It struck me this morning of how as we entered the Renaissance a series of tragedies shock the Royal Families of both England and Spain, causing major consequences for both and changing history.
In England we saw the deaths of many of the children of Henry VII and his wife, Elizabeth of York. Princess Elizabeth Tudor (second daughter) died aged three in September 1895; Edmund, Duke of Somerset died in June 1500 aged one; Arthur, Prince of Wales died aged 15 in April 1502; Queen Elizabeth of York died of childbed complications along with her daughter, Katherine in February 1503. What did this mean for the King? He had only one son, Henry (VIII), this left the crown unsteady. If Henry died as suddenly as Arthur had he would have no one to succeed him, ending the Tudor dynasty and clearing a path for the descendants of George, Duke of Clarence or of Edward IV, all of whom had equal claims to the throne. The York alliance was broken with the death of Elizabeth. It was the alliance that kept the claimants of the House of York happy. Now there could be more wars. And without Elizabeth, there could be no more heirs lest he remarry. Finding a suitable bride could take years.

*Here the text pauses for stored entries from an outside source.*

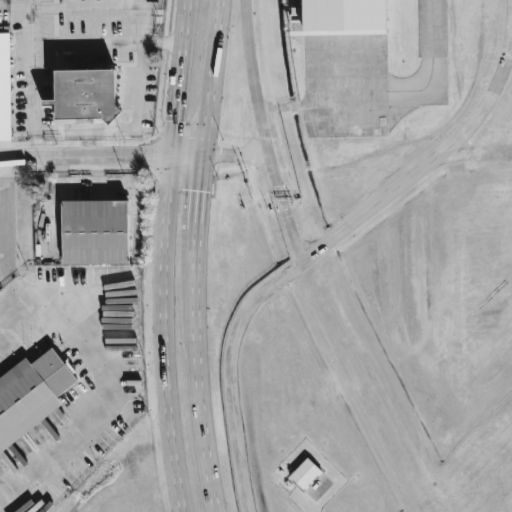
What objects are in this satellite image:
road: (35, 3)
building: (344, 17)
building: (350, 18)
road: (88, 47)
road: (141, 54)
airport taxiway: (433, 63)
road: (35, 64)
road: (210, 77)
building: (5, 83)
building: (8, 86)
airport apron: (348, 86)
building: (92, 90)
building: (84, 94)
road: (260, 97)
road: (236, 153)
traffic signals: (202, 154)
traffic signals: (179, 155)
road: (101, 156)
road: (199, 192)
road: (292, 226)
building: (95, 232)
road: (329, 239)
road: (10, 245)
road: (171, 256)
airport: (365, 269)
road: (199, 372)
building: (31, 395)
building: (33, 395)
road: (106, 400)
building: (305, 474)
building: (309, 475)
road: (320, 511)
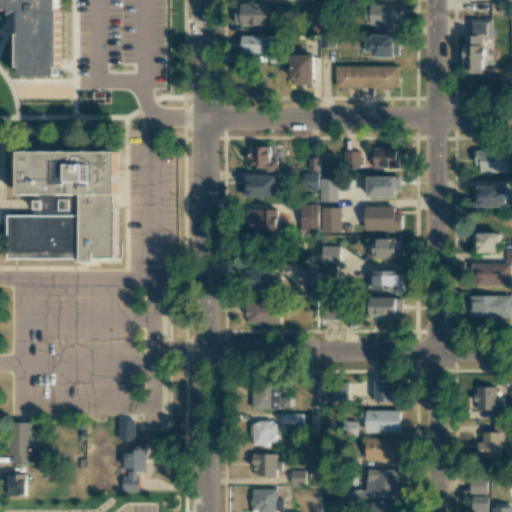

In Spain, the only son of the formidable Ferdinand and Isabella, Juan, Prince of Asturias, died in October 1497 aged nineteen, leaving a pregnant wife, Archduchess Margaret of Austria. She gave birth to a stillborn daughter. In 1498 the eldest daughter and heir presumptive of Ferdinand and Isabella died aged twenty-seven in childbirth. Her son gave hope to Iberia. Heir to Portugal, Castile and Aragon, he carried hopes of uniting the whole of Iberia. He died aged just one in 1500. Due to Salic Law in Aragon, no woman could take the throne. Ferdinand had no male, legitimate children. This was a major cause of the later squabbles between the Hapsburgs and the Trastamarans. The eldest surviving child of Ferdinand and Isabella, Juana (‘the Mad’) was declared mad as Ferdinand and her husband, Philip, bickered over her regency. Spain would later be taken by Juana’s son, the Holy Roman Emperor, Charles V and Spain fell under Hapsburg control from then on.